While Bruno was a substitute at the Beijing 2008 Paralympics, Tom did not play on the team, though he went as a spectator to watch all of his country’s games. He had the chance to view a rehearsal of the Opening Ceremony and saw the Athlete Village, which gave him even more motivation to train harder to make the team for London 2012.

Now, Goalball can never be avoided as a topic at the family dinner table, as both are training for London.

“It’s nice to see how we’ve evolved together,” Bruno said.

“I want to do better than him, and he wants to do better than me, but we’re also playing as a team. It’s a good mixture between complementing and competing.”

The two recently used a speed gun to measure how fast they can throw the ball, with Bruno hitting just over 60 km/hour and Tom falling just under the mark around 55 km/hour.

However, a competitive Tom said he has been catching up in recent months, effectively pushing Bruno to put even more speed on his throws.

“It depends on the floors and the ball,” Tom said. “It’s not always about speed. Sometimes it’s about bouncing or the combination of technique.”

The big stage

At the Paralympic Games, Belgium has been assigned to Group B with China, Iran, Korea, Algeria and Canada – teams it has not faced often in the past.

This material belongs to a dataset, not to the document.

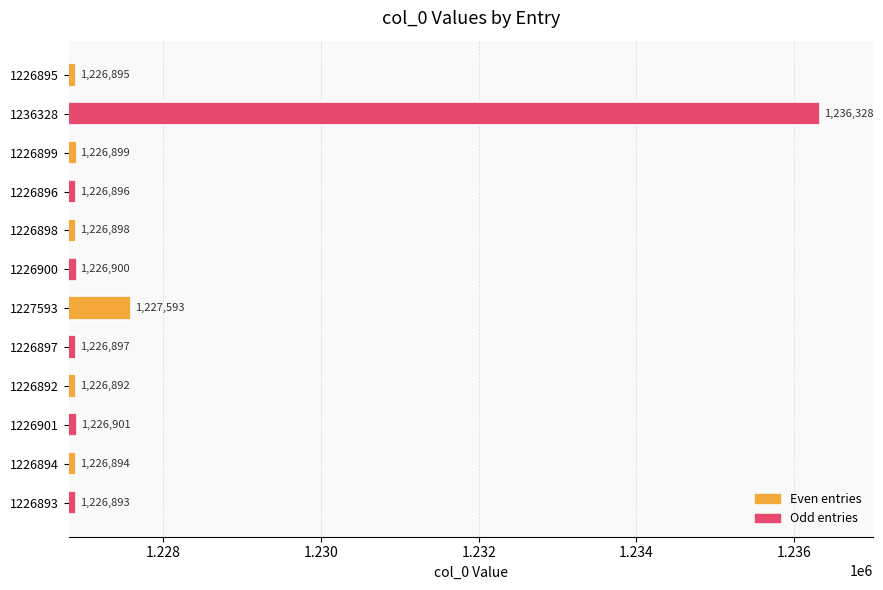

True or false: the data shows 2060299 at 1236328.

False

Bruno, one of Belgian Paralympic Committee’s four athlete ambassadors for London 2012, is a bit weary of the setup.

“I’m the kind of player who likes to know who he’s playing against,” Bruno said. “In our pool, we’re the only European country, so it’s a hard to get a good idea of all the opponents we’re facing.”

After winning just one of its five games at Beijing 2008, the Vanhove brothers insist on making it to the quarter-finals this time around at the very least.

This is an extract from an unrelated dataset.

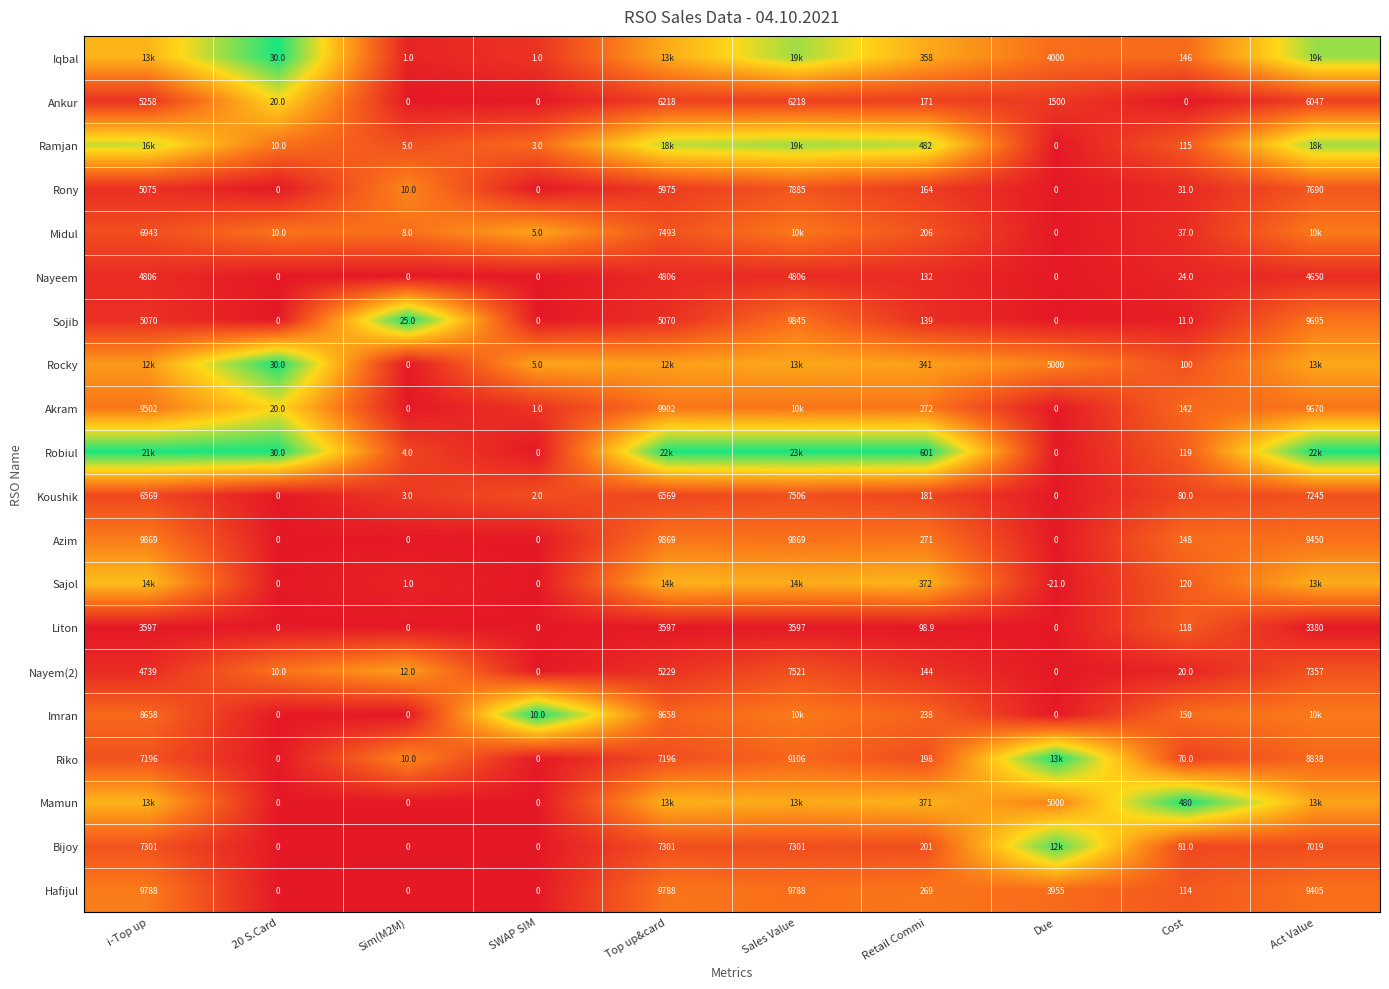

Is the value of Sojib at Top up&card greater than the value of Hafijul at Cost?

Yes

The national team is able to train together at least twice a week because Belgium is such a small country, and the squad will compete in two major tournaments before the Paralympic Games.

It will take part in the International Goalball Tournament in Lithuiana from 21-24 June and the Malmo Men’s InterCup from 27-29 in Sweden.

With the Games nearly on their doorstep, the rest of the Vanhove clan just has to hop on the Eurostar for a quick trip to the British capital.

So despite what the Vanhove brothers want the focus to be on, it is bound to be a family affair.